## MATERIAL FOR THIS TASK
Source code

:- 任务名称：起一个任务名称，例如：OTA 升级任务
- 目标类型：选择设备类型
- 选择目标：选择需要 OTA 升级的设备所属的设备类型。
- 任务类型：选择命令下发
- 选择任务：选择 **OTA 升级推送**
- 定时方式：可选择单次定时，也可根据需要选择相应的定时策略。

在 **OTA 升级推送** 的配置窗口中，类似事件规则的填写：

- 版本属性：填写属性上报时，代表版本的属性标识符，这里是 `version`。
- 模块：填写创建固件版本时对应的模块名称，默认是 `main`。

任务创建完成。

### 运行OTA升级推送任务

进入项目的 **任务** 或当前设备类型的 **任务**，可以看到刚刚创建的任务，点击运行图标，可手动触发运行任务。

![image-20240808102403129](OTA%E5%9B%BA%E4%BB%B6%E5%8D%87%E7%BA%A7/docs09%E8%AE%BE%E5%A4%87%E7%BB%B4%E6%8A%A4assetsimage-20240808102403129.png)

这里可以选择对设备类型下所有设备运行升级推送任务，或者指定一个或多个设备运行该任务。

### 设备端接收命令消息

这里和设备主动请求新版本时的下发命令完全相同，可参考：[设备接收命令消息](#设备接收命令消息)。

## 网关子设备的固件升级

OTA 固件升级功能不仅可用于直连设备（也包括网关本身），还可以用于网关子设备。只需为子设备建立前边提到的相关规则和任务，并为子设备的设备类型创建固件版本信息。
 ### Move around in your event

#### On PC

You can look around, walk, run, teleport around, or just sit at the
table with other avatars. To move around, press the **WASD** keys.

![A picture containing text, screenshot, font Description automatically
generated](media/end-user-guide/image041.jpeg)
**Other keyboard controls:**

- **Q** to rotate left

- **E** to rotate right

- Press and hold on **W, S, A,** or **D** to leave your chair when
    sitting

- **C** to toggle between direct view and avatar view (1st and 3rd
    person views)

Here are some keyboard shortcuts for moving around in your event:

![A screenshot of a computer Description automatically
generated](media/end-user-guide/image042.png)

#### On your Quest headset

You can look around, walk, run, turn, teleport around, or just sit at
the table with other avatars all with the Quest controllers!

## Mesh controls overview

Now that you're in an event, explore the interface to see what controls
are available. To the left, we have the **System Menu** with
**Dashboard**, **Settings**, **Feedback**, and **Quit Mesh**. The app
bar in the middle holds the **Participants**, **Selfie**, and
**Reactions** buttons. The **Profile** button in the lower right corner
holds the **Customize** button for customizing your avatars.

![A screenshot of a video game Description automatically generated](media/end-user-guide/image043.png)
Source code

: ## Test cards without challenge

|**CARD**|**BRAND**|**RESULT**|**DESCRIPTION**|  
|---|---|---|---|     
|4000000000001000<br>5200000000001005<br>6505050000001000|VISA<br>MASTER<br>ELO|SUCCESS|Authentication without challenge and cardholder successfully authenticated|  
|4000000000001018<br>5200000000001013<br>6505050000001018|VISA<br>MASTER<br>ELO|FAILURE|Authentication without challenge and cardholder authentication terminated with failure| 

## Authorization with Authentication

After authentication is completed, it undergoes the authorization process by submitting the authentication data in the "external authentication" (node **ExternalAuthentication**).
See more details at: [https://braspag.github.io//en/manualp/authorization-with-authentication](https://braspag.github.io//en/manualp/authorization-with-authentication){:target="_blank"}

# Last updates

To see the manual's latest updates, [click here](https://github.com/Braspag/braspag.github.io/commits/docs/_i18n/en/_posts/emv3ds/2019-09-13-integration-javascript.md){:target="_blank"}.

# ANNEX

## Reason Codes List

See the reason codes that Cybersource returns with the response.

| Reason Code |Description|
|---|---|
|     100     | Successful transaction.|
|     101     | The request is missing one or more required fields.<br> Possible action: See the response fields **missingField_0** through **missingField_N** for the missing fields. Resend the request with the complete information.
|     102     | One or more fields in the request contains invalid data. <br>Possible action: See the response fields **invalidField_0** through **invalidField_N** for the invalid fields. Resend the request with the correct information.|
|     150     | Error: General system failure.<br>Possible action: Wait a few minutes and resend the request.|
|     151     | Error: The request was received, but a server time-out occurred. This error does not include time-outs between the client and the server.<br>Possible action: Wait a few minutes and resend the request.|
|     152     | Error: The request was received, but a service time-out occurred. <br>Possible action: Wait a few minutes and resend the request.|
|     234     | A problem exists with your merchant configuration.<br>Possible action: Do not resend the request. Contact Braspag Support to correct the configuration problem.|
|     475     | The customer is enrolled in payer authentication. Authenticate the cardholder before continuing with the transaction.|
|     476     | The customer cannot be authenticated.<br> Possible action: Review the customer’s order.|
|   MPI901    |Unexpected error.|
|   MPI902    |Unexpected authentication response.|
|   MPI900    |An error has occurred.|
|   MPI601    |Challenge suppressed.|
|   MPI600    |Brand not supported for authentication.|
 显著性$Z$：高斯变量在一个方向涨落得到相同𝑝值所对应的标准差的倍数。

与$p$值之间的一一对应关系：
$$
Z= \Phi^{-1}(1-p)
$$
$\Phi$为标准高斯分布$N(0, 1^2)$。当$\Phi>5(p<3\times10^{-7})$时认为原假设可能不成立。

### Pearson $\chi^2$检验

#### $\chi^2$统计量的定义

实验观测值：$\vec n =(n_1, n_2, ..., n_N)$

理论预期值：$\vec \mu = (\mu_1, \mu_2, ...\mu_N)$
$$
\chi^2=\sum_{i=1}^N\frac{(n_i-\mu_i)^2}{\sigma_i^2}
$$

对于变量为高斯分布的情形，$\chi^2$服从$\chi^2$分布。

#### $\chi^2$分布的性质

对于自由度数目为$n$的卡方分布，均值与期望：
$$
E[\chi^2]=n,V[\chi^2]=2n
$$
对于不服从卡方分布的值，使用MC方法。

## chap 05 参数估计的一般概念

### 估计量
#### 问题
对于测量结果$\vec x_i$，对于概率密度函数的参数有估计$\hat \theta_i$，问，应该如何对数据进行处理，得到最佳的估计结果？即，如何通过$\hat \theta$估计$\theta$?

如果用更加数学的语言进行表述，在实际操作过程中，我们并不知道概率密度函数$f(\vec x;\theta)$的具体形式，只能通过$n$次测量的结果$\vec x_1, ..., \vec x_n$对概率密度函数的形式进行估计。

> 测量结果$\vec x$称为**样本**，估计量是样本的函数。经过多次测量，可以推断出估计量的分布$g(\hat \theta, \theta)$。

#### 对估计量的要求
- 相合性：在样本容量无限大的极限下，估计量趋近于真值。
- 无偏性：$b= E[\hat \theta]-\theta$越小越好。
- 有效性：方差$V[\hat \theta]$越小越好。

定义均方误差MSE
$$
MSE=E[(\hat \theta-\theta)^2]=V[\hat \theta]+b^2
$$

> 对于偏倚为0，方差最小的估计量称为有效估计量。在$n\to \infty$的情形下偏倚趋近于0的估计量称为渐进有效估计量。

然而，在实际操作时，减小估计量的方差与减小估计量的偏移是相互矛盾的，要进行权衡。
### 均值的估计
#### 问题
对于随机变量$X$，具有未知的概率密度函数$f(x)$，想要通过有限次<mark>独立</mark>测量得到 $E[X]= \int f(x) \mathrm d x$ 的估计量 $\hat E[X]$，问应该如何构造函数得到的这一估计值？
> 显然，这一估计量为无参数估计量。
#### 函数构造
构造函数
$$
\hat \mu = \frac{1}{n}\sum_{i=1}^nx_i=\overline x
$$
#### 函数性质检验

## PROBLEM STATEMENT
Copy all of the records above word for word.

## SOLUTION FOR THIS PROBLEM
Source code

:- 任务名称：起一个任务名称，例如：OTA 升级任务
- 目标类型：选择设备类型
- 选择目标：选择需要 OTA 升级的设备所属的设备类型。
- 任务类型：选择命令下发
- 选择任务：选择 **OTA 升级推送**
- 定时方式：可选择单次定时，也可根据需要选择相应的定时策略。

在 **OTA 升级推送** 的配置窗口中，类似事件规则的填写：

- 版本属性：填写属性上报时，代表版本的属性标识符，这里是 `version`。
- 模块：填写创建固件版本时对应的模块名称，默认是 `main`。

任务创建完成。

### 运行OTA升级推送任务

进入项目的 **任务** 或当前设备类型的 **任务**，可以看到刚刚创建的任务，点击运行图标，可手动触发运行任务。

![image-20240808102403129](OTA%E5%9B%BA%E4%BB%B6%E5%8D%87%E7%BA%A7/docs09%E8%AE%BE%E5%A4%87%E7%BB%B4%E6%8A%A4assetsimage-20240808102403129.png)

这里可以选择对设备类型下所有设备运行升级推送任务，或者指定一个或多个设备运行该任务。

### 设备端接收命令消息

这里和设备主动请求新版本时的下发命令完全相同，可参考：[设备接收命令消息](#设备接收命令消息)。

## 网关子设备的固件升级

OTA 固件升级功能不仅可用于直连设备（也包括网关本身），还可以用于网关子设备。只需为子设备建立前边提到的相关规则和任务，并为子设备的设备类型创建固件版本信息。
 ### Move around in your event

#### On PC

You can look around, walk, run, teleport around, or just sit at the
table with other avatars. To move around, press the **WASD** keys.

![A picture containing text, screenshot, font Description automatically
generated](media/end-user-guide/image041.jpeg)
**Other keyboard controls:**

- **Q** to rotate left

- **E** to rotate right

- Press and hold on **W, S, A,** or **D** to leave your chair when
    sitting

- **C** to toggle between direct view and avatar view (1st and 3rd
    person views)

Here are some keyboard shortcuts for moving around in your event:

![A screenshot of a computer Description automatically
generated](media/end-user-guide/image042.png)

#### On your Quest headset

You can look around, walk, run, turn, teleport around, or just sit at
the table with other avatars all with the Quest controllers!

## Mesh controls overview

Now that you're in an event, explore the interface to see what controls
are available. To the left, we have the **System Menu** with
**Dashboard**, **Settings**, **Feedback**, and **Quit Mesh**. The app
bar in the middle holds the **Participants**, **Selfie**, and
**Reactions** buttons. The **Profile** button in the lower right corner
holds the **Customize** button for customizing your avatars.

![A screenshot of a video game Description automatically generated](media/end-user-guide/image043.png)
Source code

: ## Test cards without challenge

|**CARD**|**BRAND**|**RESULT**|**DESCRIPTION**|  
|---|---|---|---|     
|4000000000001000<br>5200000000001005<br>6505050000001000|VISA<br>MASTER<br>ELO|SUCCESS|Authentication without challenge and cardholder successfully authenticated|  
|4000000000001018<br>5200000000001013<br>6505050000001018|VISA<br>MASTER<br>ELO|FAILURE|Authentication without challenge and cardholder authentication terminated with failure| 

## Authorization with Authentication

After authentication is completed, it undergoes the authorization process by submitting the authentication data in the "external authentication" (node **ExternalAuthentication**).
See more details at: [https://braspag.github.io//en/manualp/authorization-with-authentication](https://braspag.github.io//en/manualp/authorization-with-authentication){:target="_blank"}

# Last updates

To see the manual's latest updates, [click here](https://github.com/Braspag/braspag.github.io/commits/docs/_i18n/en/_posts/emv3ds/2019-09-13-integration-javascript.md){:target="_blank"}.

# ANNEX

## Reason Codes List

See the reason codes that Cybersource returns with the response.

| Reason Code |Description|
|---|---|
|     100     | Successful transaction.|
|     101     | The request is missing one or more required fields.<br> Possible action: See the response fields **missingField_0** through **missingField_N** for the missing fields. Resend the request with the complete information.
|     102     | One or more fields in the request contains invalid data. <br>Possible action: See the response fields **invalidField_0** through **invalidField_N** for the invalid fields. Resend the request with the correct information.|
|     150     | Error: General system failure.<br>Possible action: Wait a few minutes and resend the request.|
|     151     | Error: The request was received, but a server time-out occurred. This error does not include time-outs between the client and the server.<br>Possible action: Wait a few minutes and resend the request.|
|     152     | Error: The request was received, but a service time-out occurred. <br>Possible action: Wait a few minutes and resend the request.|
|     234     | A problem exists with your merchant configuration.<br>Possible action: Do not resend the request. Contact Braspag Support to correct the configuration problem.|
|     475     | The customer is enrolled in payer authentication. Authenticate the cardholder before continuing with the transaction.|
|     476     | The customer cannot be authenticated.<br> Possible action: Review the customer’s order.|
|   MPI901    |Unexpected error.|
|   MPI902    |Unexpected authentication response.|
|   MPI900    |An error has occurred.|
|   MPI601    |Challenge suppressed.|
|   MPI600    |Brand not supported for authentication.|
 显著性$Z$：高斯变量在一个方向涨落得到相同𝑝值所对应的标准差的倍数。

与$p$值之间的一一对应关系：
$$
Z= \Phi^{-1}(1-p)
$$
$\Phi$为标准高斯分布$N(0, 1^2)$。当$\Phi>5(p<3\times10^{-7})$时认为原假设可能不成立。

### Pearson $\chi^2$检验

#### $\chi^2$统计量的定义

实验观测值：$\vec n =(n_1, n_2, ..., n_N)$

理论预期值：$\vec \mu = (\mu_1, \mu_2, ...\mu_N)$
$$
\chi^2=\sum_{i=1}^N\frac{(n_i-\mu_i)^2}{\sigma_i^2}
$$

对于变量为高斯分布的情形，$\chi^2$服从$\chi^2$分布。

#### $\chi^2$分布的性质

对于自由度数目为$n$的卡方分布，均值与期望：
$$
E[\chi^2]=n,V[\chi^2]=2n
$$
对于不服从卡方分布的值，使用MC方法。

## chap 05 参数估计的一般概念

### 估计量
#### 问题
对于测量结果$\vec x_i$，对于概率密度函数的参数有估计$\hat \theta_i$，问，应该如何对数据进行处理，得到最佳的估计结果？即，如何通过$\hat \theta$估计$\theta$?

如果用更加数学的语言进行表述，在实际操作过程中，我们并不知道概率密度函数$f(\vec x;\theta)$的具体形式，只能通过$n$次测量的结果$\vec x_1, ..., \vec x_n$对概率密度函数的形式进行估计。

> 测量结果$\vec x$称为**样本**，估计量是样本的函数。经过多次测量，可以推断出估计量的分布$g(\hat \theta, \theta)$。

#### 对估计量的要求
- 相合性：在样本容量无限大的极限下，估计量趋近于真值。
- 无偏性：$b= E[\hat \theta]-\theta$越小越好。
- 有效性：方差$V[\hat \theta]$越小越好。

定义均方误差MSE
$$
MSE=E[(\hat \theta-\theta)^2]=V[\hat \theta]+b^2
$$

> 对于偏倚为0，方差最小的估计量称为有效估计量。在$n\to \infty$的情形下偏倚趋近于0的估计量称为渐进有效估计量。

然而，在实际操作时，减小估计量的方差与减小估计量的偏移是相互矛盾的，要进行权衡。
### 均值的估计
#### 问题
对于随机变量$X$，具有未知的概率密度函数$f(x)$，想要通过有限次<mark>独立</mark>测量得到 $E[X]= \int f(x) \mathrm d x$ 的估计量 $\hat E[X]$，问应该如何构造函数得到的这一估计值？
> 显然，这一估计量为无参数估计量。
#### 函数构造
构造函数
$$
\hat \mu = \frac{1}{n}\sum_{i=1}^nx_i=\overline x
$$
#### 函数性质检验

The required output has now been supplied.